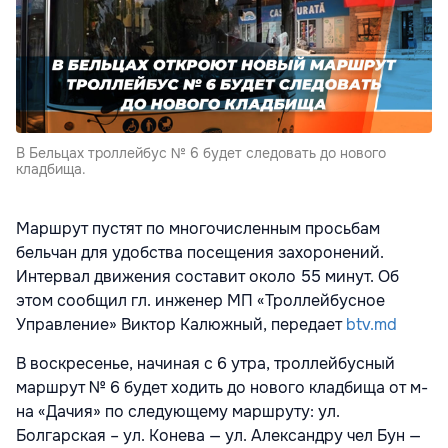
В Бельцах троллейбус № 6 будет следовать до нового
кладбища.
Маршрут пустят по многочисленным просьбам
бельчан для удобства посещения захоронений.
Интервал движения составит около 55 минут. Об
этом сообщил гл. инженер МП «Троллейбусное
Управление» Виктор Калюжный, передает
btv.md
В воскресенье, начиная с 6 утра, троллейбусный
маршрут № 6 будет ходить до нового кладбища от м-
на «Дачия» по следующему маршруту: ул.
Болгарская – ул. Конева — ул. Александру чел Бун —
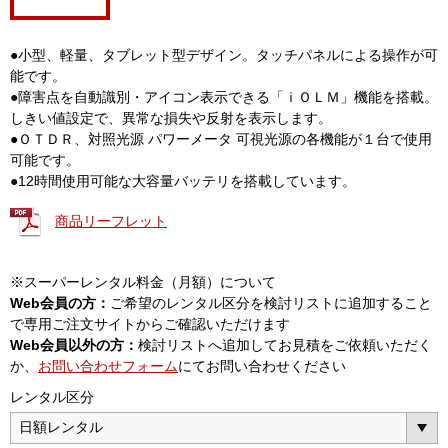
●小型、軽量、タブレット型デザイン。タッチパネルによる操作が可
能です。
●障害点を自動識別・アイコン表示できる「ｉＯＬＭ」機能を搭載。
しきい値設定で、異常な損失や反射を表示します。
●ＯＴＤＲ、対照光源 パワーメータ 可視光源の各機能が１台で使用
可能です。
●12時間使用可能な大容量バッテリを搭載しています。
商品リーフレット
※スーパーレンタル料金（月額）について
Web会員の方：
ご希望のレンタル区分を検討リストに追加すること
で専用ご注文サイトからご確認いただけます
Web会員以外の方：
検討リストへ追加してお見積をご依頼いただく
か、
お問い合わせフォーム
にてお問い合わせください
レンタル区分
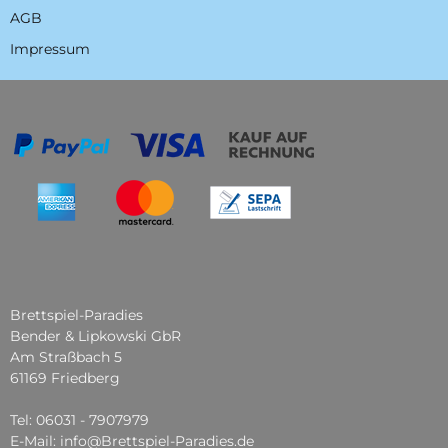
AGB
Impressum
Brettspiel-Paradies
Bender & Lipkowski GbR
Am Straßbach 5
61169 Friedberg
Tel: 06031 - 7907979
E-Mail: info@Brettspiel-Paradies.de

Instruction:
In the records above, which lines hold the string "нового"? Copy each one.

Task answer:
В Бельцах троллейбус № 6 будет следовать до нового
маршрут № 6 будет ходить до нового кладбища от м-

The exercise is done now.